Note1: This is a fork of sequenceiq/hadoop-docker + Spark, Python 2.7.8 and Mongodb Connector.
Note2: this is the master branch - for a particular Hadoop version always check the related branch
If you'd like to try directly from the Dockerfile you can build the image as:
docker build -t cainelli/hadoop-docker:2.7.1 .
The image is also released as an official Docker image from Docker's automated build repository - you can always pull or refer the image when launching containers.

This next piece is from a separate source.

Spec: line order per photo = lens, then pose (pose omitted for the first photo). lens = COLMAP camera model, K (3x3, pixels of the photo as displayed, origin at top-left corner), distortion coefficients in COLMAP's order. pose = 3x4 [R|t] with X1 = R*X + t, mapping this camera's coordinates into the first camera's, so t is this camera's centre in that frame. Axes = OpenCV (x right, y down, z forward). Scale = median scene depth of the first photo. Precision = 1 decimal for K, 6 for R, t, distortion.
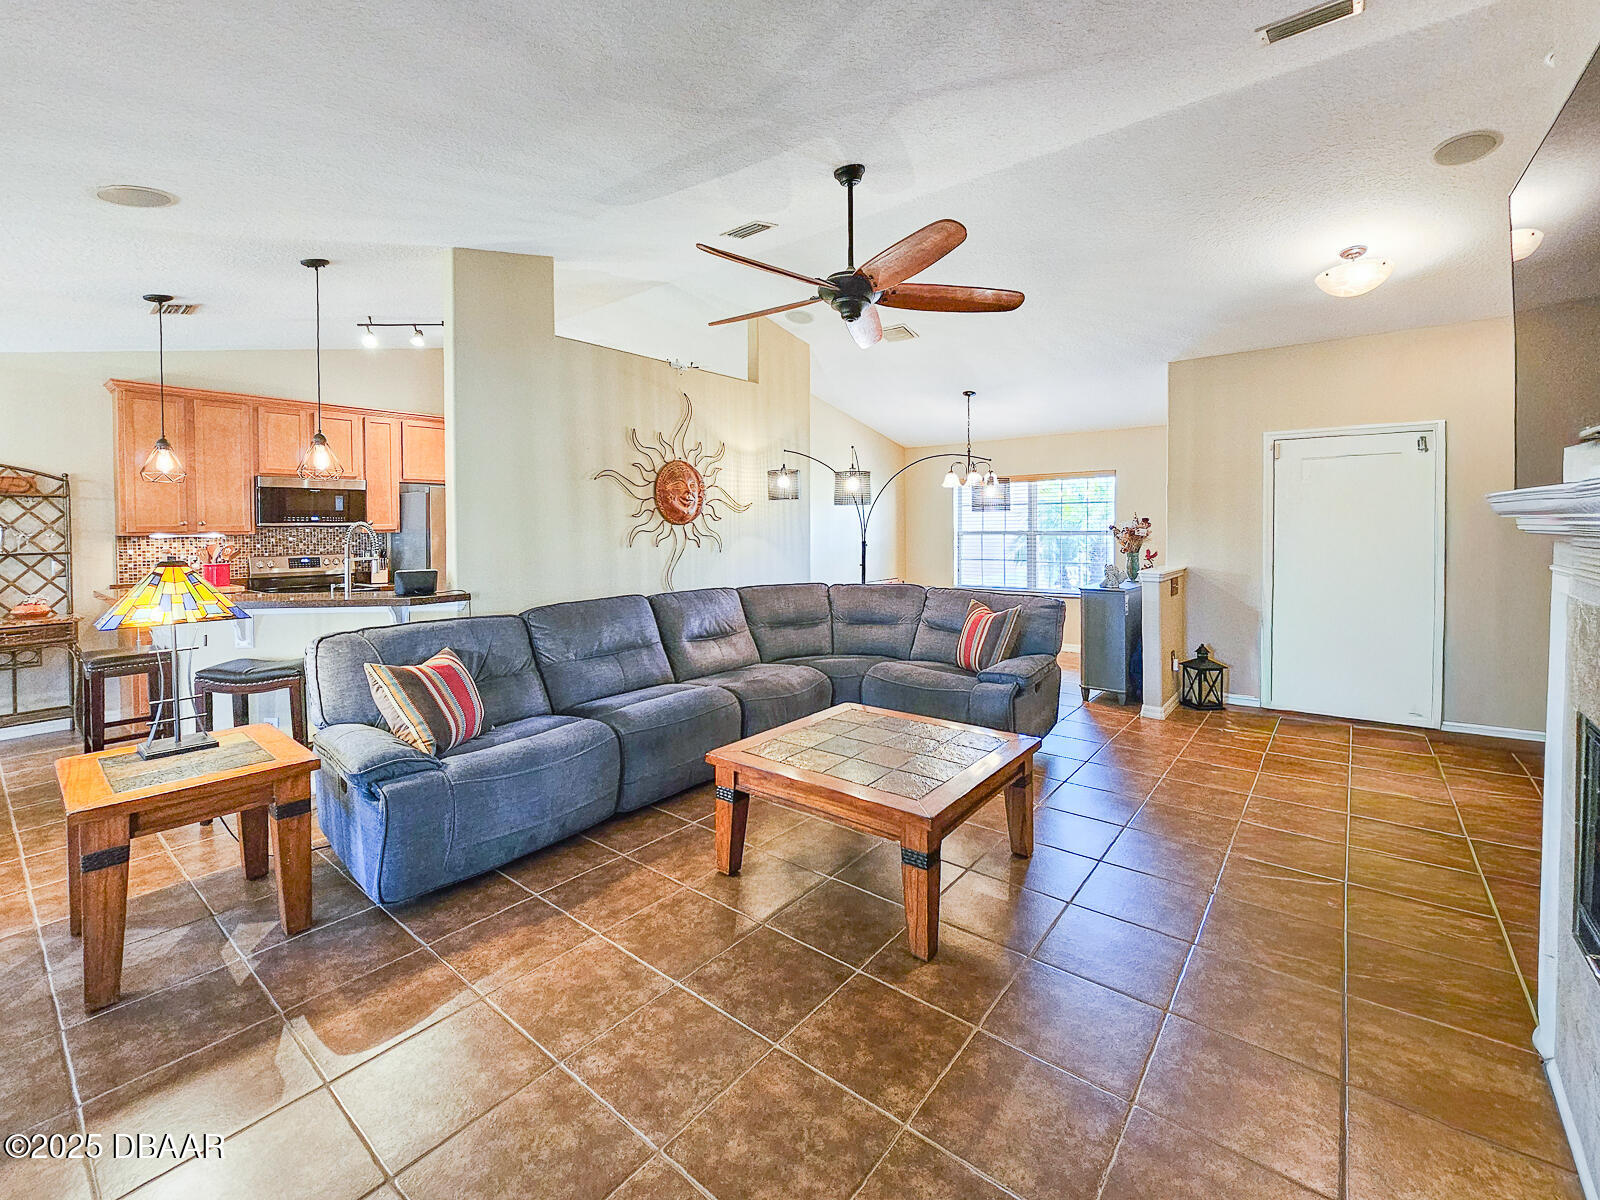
lens RADIAL K [[671.0, 0, 801.2], [0, 671.0, 535.2], [0, 0, 1]] dist [-0.000436, 0.000194]
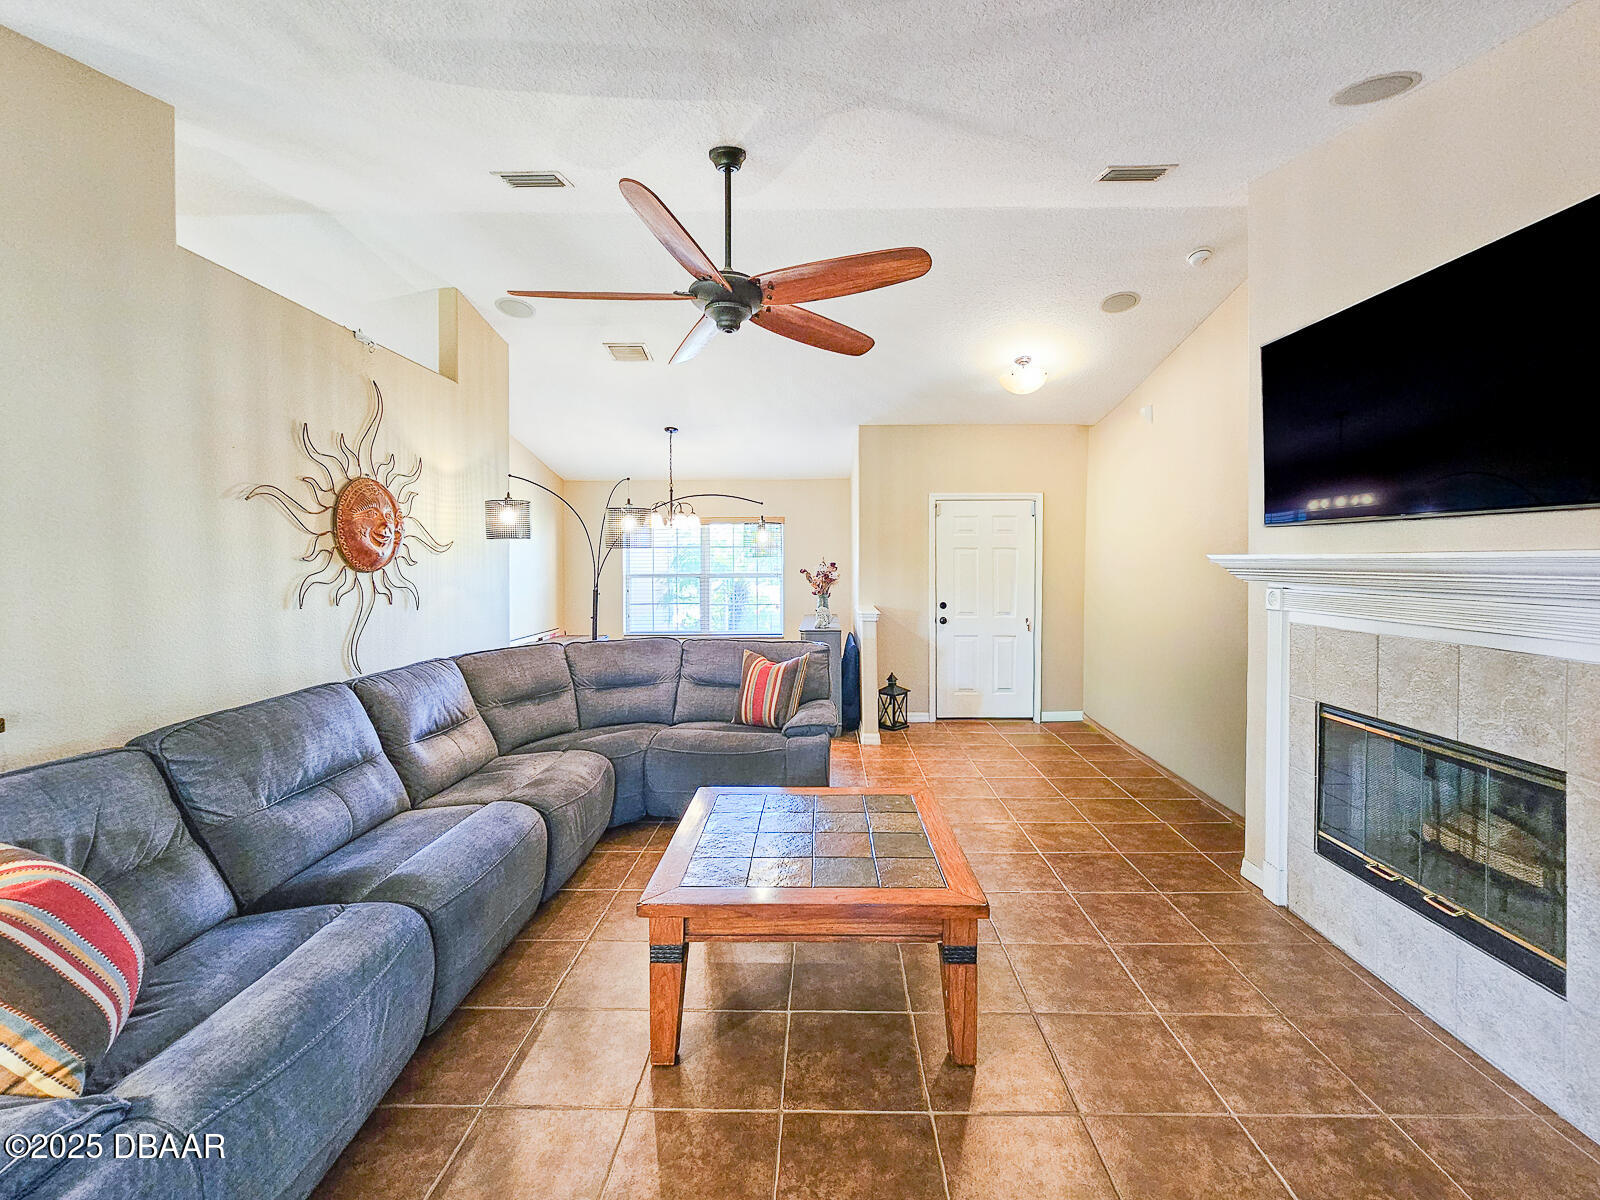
lens RADIAL K [[671.4, 0, 803.3], [0, 671.4, 568.4], [0, 0, 1]] dist [-0.000007, 0.000916]
pose [[0.793883, -0.001181, 0.608070, -0.253709], [0.006282, 0.999961, -0.006261, -0.012666], [-0.608039, 0.008790, 0.793859, 0.195380]]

docker pull quay.io/cainelli/docker-hadoop
In order to use the Docker image you have just build or pulled use:
Make sure that SELinux is disabled on the host. If you are using boot2docker you don't need to do anything.

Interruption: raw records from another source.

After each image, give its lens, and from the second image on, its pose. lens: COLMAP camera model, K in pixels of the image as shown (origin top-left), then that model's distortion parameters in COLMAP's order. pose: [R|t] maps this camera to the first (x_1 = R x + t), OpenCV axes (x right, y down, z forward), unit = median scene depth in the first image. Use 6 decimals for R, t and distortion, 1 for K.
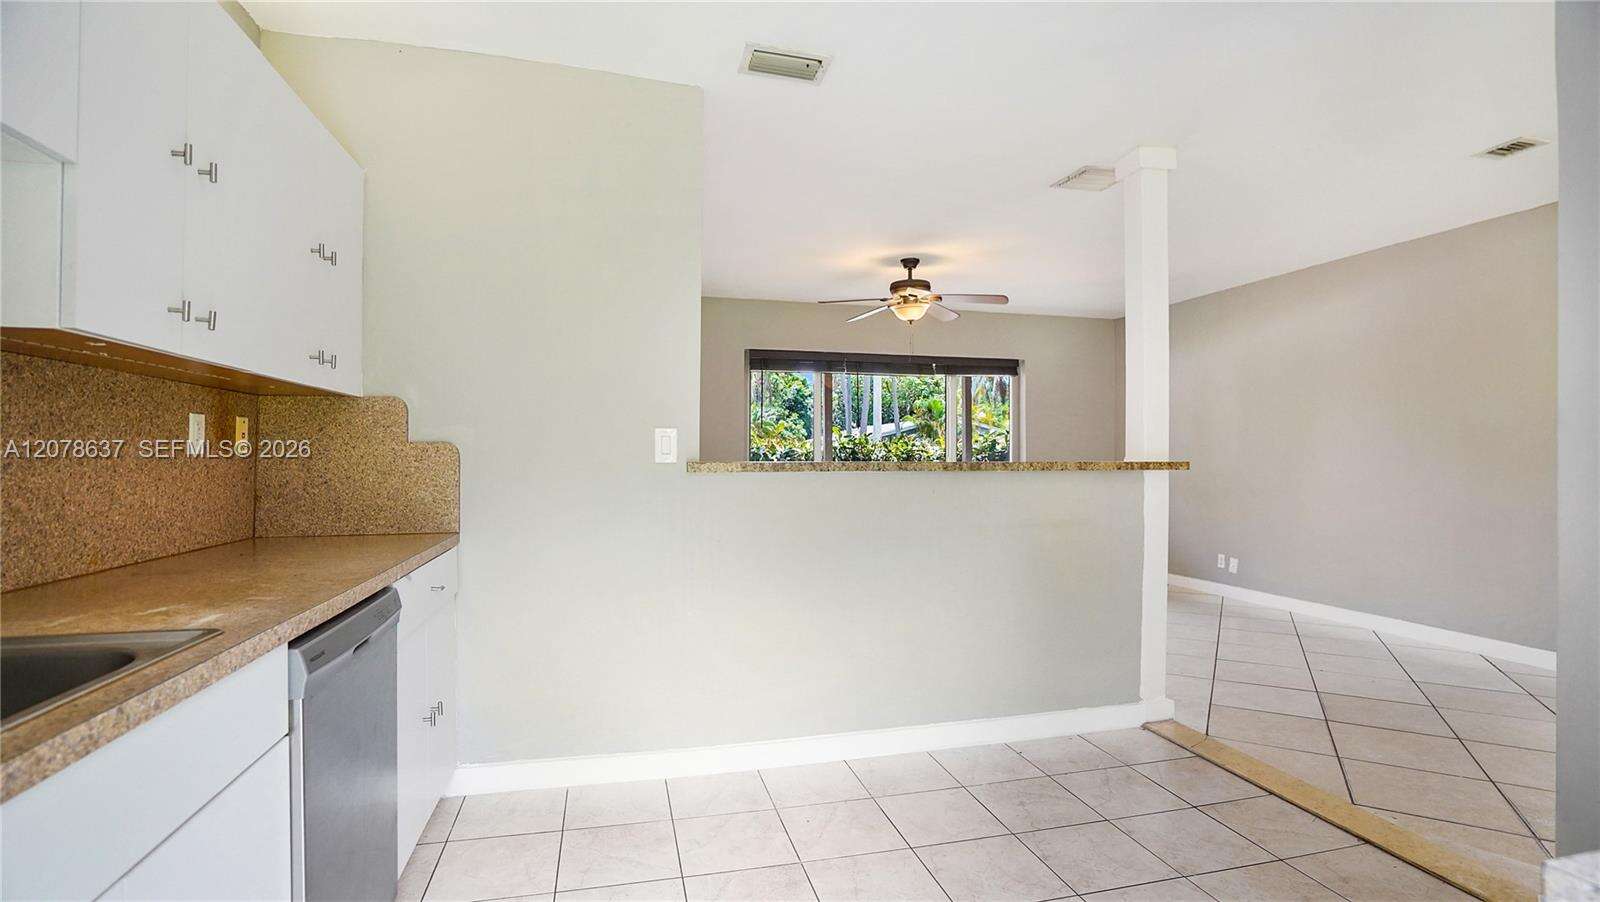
lens RADIAL K [[761.5, 0, 808.2], [0, 761.5, 435.0], [0, 0, 1]] dist [-0.030207, 0.008723]
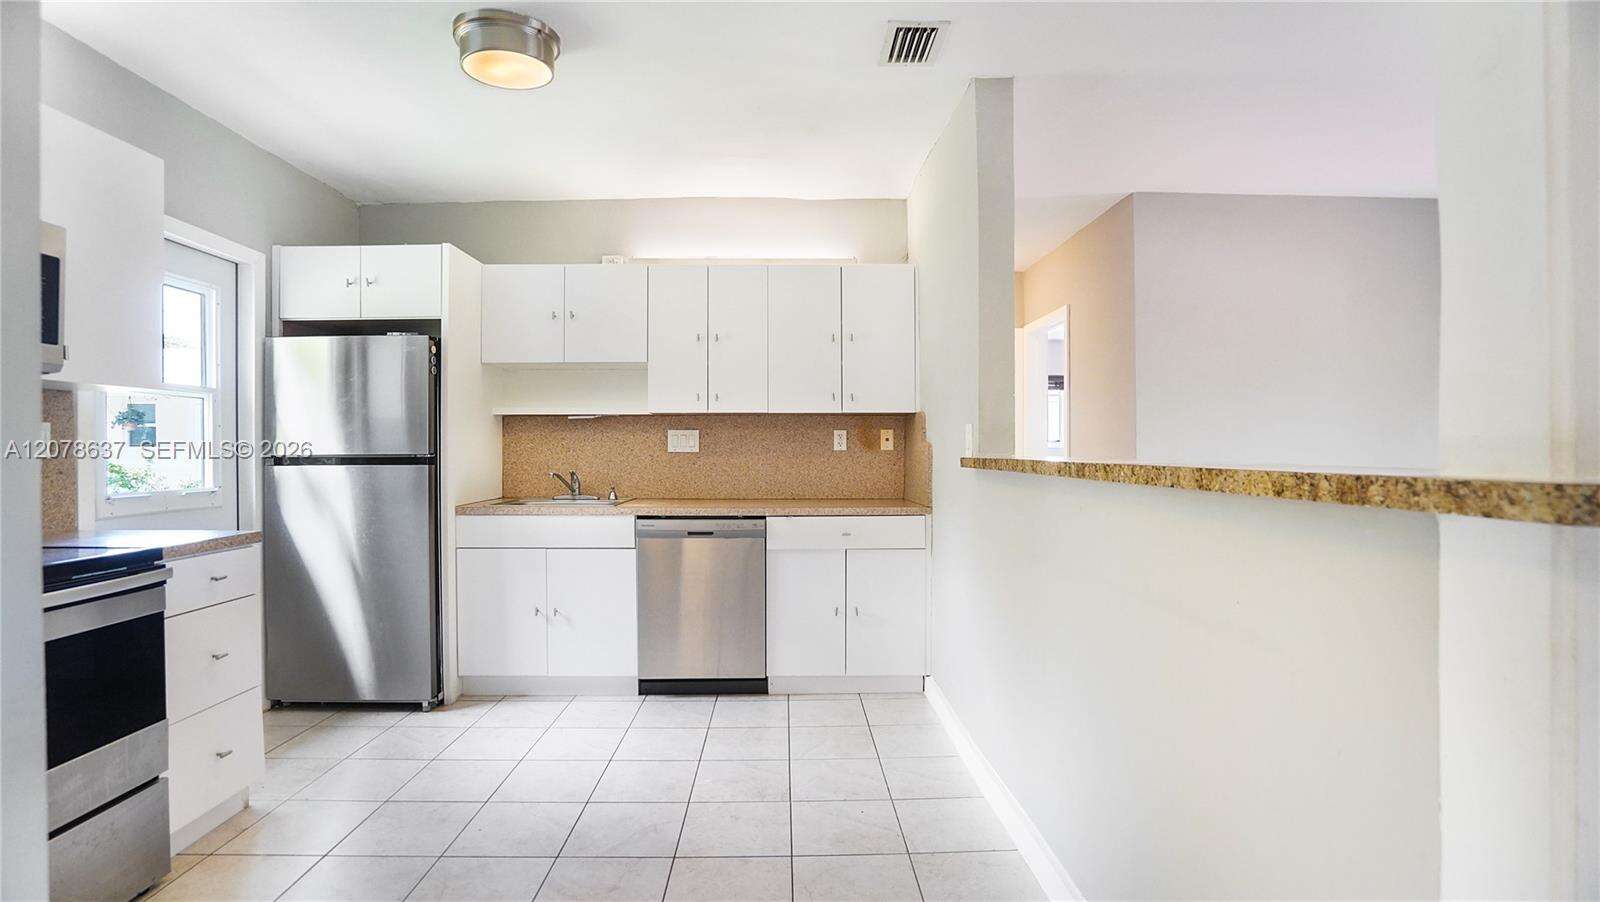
lens RADIAL K [[761.5, 0, 771.2], [0, 761.5, 446.5], [0, 0, 1]] dist [-0.030207, 0.008723]
pose [[-0.259674, -0.013256, -0.965605, 0.932822], [0.007887, 0.999843, -0.015847, 0.033956], [0.965664, -0.011731, -0.259529, 1.058113]]
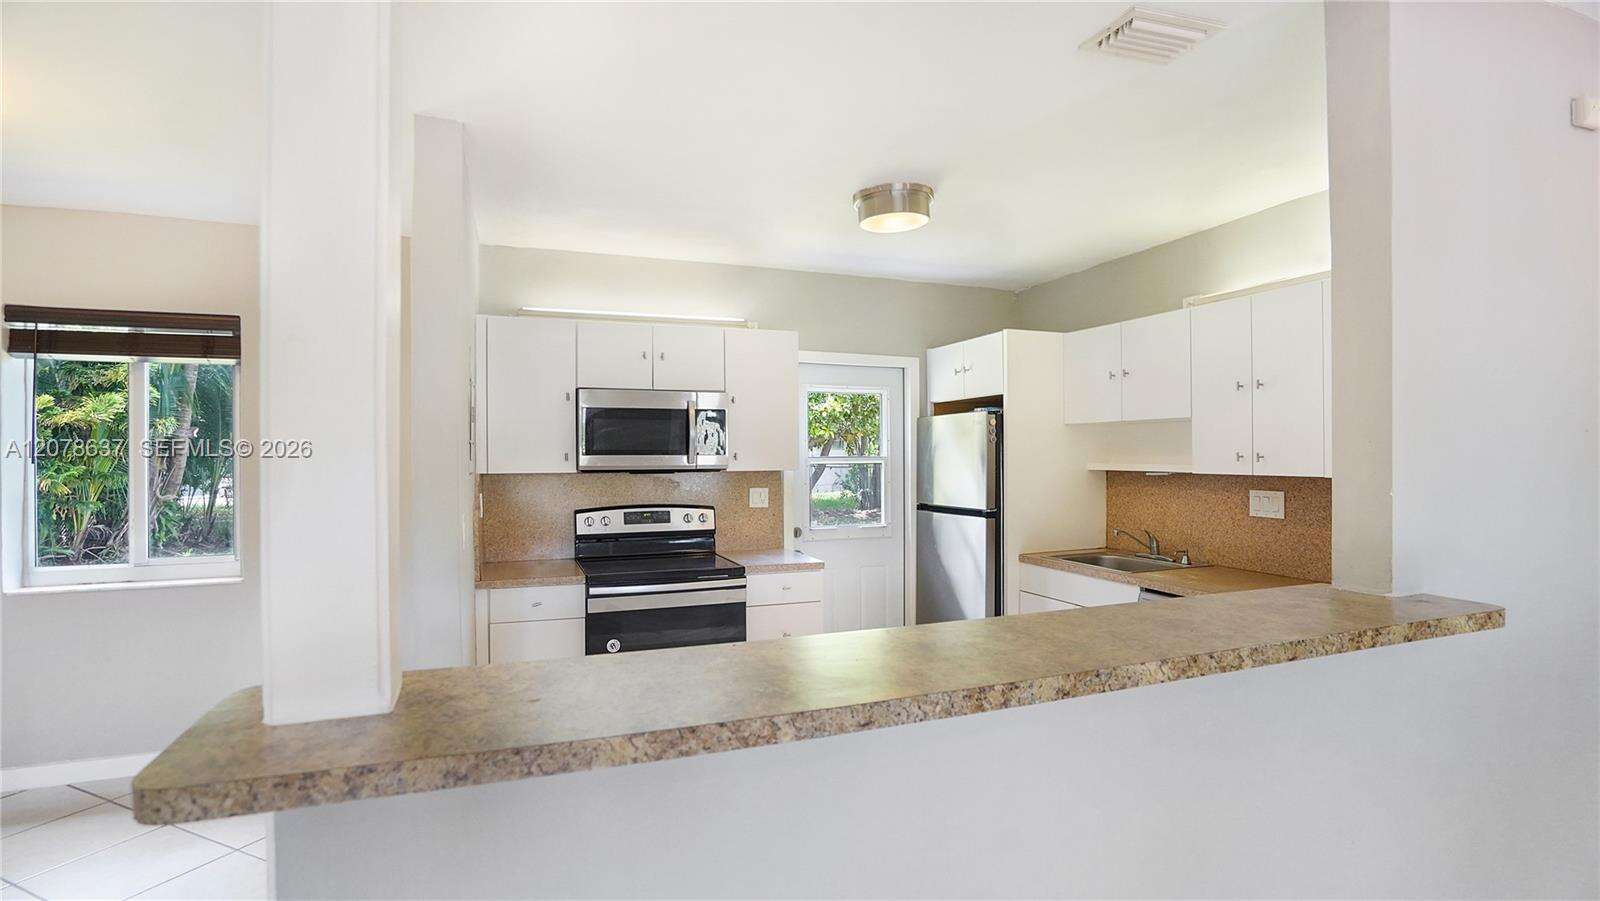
lens RADIAL K [[754.7, 0, 797.7], [0, 754.7, 458.2], [0, 0, 1]] dist [-0.044205, 0.008895]
pose [[-0.993708, -0.003686, -0.111941, 0.392509], [-0.003258, 0.999987, -0.004003, -0.078363], [0.111954, -0.003613, -0.993707, 1.674396]]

docker run -it quay.io/cainelli/docker-hadoop:latest /etc/bootstrap.sh -bash
Iteractive Mode
/usr/local/spark/bin/pyspark --packages com.org.mongodb.spark:mongo-spark-connector_2.11:2.0.0
Submit a Job
/usr/local/spark/bin/spark-submit --packages org.mongodb.spark:mongo-spark-connector_2.11:2.0.0 /home/sparkJob.py
You can run one of the stock examples:
cd $HADOOP_PREFIX
# run the mapreduce
bin/hadoop jar share/hadoop/mapreduce/hadoop-mapreduce-examples-2.7.1.jar grep input output 'dfs[a-z.]+'
# check the output
bin/hdfs dfs -cat output/*
The Hadoop build process is no easy task - requires lots of libraries and their right version, protobuf, etc and takes some time - we have simplified all these, made the build and released a 64b version of Hadoop nativelibs on this Bintray repo. Enjoy.